Fortune Brands, Inc. is a consumer products company with headquarters in Old
Greenwich, Connecticut. Its operating companies have premier brands and leading
market positions in home and office products, golf equipment and spirits and
wine.

Home and office brands include Moen faucets, Master locks and Aristokraft and
Schrock cabinets sold by units of MasterBrand Industries and Day-Timer,
Swingline and Wilson Jones sold by units of ACCO World Corporation. Acushnet
Company's golf brands include Titleist, Cobra and FootJoy. Major spirits and
wine brands sold by units of Jim Beam Brands Worldwide, Inc. include Jim Beam
and Knob Creek bourbon, DeKuyper cordials, Whyte & Mackay Scotch and Geyser Peak
and Canyon Road wines.

                                      * * *

This press release contains statements relating to future results, which are
forward-looking statements as that term is defined in the Private Securities
Litigation Reform Act of 1995. Readers are cautioned that these forward-looking
statements speak only as of the date hereof.
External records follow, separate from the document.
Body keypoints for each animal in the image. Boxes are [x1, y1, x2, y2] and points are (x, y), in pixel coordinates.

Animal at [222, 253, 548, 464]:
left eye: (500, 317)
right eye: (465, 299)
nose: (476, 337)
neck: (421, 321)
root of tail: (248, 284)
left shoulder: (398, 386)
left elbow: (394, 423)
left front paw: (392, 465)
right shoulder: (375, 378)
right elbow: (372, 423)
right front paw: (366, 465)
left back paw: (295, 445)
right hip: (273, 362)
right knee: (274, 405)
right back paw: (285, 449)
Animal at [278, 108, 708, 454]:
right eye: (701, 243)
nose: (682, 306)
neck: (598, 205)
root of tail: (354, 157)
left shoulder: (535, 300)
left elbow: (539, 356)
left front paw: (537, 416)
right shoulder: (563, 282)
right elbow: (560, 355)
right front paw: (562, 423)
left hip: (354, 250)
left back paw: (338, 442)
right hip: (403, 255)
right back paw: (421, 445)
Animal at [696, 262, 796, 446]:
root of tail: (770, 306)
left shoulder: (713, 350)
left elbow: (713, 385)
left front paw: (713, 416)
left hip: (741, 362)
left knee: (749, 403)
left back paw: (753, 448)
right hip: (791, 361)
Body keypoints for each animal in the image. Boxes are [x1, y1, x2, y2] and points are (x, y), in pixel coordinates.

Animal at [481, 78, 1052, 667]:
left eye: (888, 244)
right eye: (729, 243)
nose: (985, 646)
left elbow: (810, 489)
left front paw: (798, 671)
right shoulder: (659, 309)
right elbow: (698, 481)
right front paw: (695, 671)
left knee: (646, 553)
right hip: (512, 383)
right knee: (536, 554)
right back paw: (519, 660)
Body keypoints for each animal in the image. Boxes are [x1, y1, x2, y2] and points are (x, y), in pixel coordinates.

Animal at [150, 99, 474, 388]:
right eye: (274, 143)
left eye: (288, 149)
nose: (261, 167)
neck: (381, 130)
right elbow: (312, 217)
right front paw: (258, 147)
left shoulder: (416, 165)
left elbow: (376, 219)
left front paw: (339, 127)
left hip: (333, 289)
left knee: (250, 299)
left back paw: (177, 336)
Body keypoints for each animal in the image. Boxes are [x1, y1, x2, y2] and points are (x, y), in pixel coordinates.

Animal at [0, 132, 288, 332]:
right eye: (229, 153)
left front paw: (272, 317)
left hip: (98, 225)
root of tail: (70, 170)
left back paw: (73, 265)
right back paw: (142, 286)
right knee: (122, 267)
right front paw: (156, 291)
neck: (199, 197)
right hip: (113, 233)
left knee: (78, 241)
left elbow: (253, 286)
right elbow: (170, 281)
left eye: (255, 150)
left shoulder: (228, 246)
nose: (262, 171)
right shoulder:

Actual results may differ
materially from those projected as a result of certain risks and uncertainties,
including but not limited to changes in general economic conditions, foreign
exchange rate fluctuations, competitive product and pricing pressures, the
impact of excise tax increases with respect to spirits and wine, regulatory
developments, the uncertainties of litigation, changes in golf equipment
regulatory standards, the impact of weather, particularly on the home products
and golf brand groups, expenses and disruptions related to shifts in
manufacturing to different locations and sources, delays in the integration of
recent acquisitions, the timely resolution of the Year 2000 issue, as well as
other risks and uncertainties detailed from time to time in the Company's
Securities and Exchange Commission filings.